* WHAT THE TASK REQUIRES *
Only the number is wanted: how many lines of these entries contain the word "cells"?

* SUPPLIED DATA *
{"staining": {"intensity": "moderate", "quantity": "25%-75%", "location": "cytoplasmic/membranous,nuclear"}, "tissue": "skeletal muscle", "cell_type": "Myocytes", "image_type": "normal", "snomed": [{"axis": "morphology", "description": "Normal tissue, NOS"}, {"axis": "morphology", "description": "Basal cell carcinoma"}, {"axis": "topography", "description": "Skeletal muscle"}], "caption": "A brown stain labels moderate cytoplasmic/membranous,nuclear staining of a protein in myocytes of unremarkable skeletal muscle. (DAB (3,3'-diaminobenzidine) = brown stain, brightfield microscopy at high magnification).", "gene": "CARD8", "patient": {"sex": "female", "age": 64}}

* * *

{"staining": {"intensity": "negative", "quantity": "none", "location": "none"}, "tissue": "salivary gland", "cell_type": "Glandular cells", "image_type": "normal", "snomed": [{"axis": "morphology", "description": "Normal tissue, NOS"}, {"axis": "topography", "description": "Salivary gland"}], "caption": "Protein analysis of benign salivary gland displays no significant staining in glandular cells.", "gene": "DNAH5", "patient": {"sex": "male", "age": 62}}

...

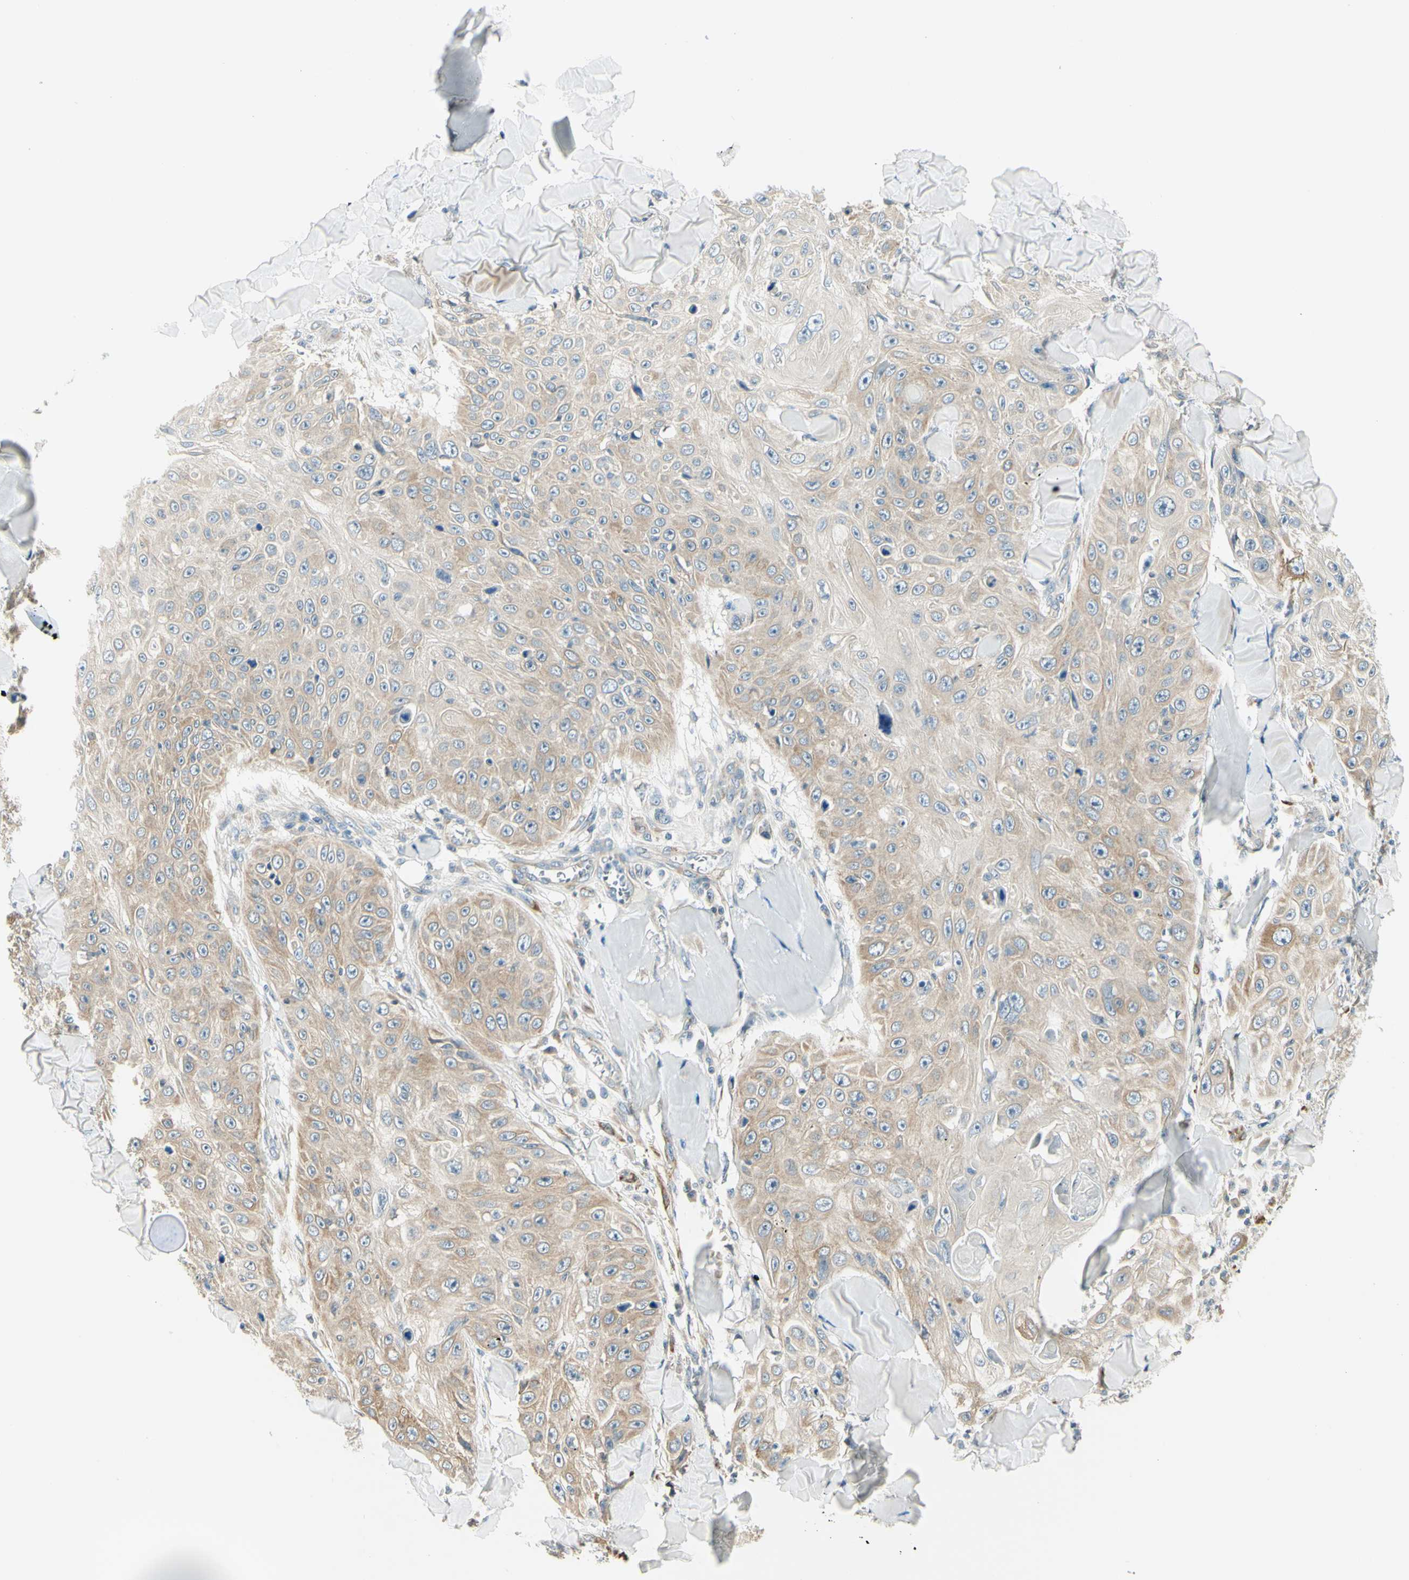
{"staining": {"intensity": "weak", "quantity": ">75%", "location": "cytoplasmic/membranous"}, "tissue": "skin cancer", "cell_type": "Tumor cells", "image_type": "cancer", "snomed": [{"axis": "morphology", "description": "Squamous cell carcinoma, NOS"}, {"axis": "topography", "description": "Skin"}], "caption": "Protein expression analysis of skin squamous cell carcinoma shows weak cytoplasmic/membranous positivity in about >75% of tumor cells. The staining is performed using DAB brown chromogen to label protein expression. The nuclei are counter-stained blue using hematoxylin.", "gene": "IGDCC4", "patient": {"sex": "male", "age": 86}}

* TASK RESPONSE *
2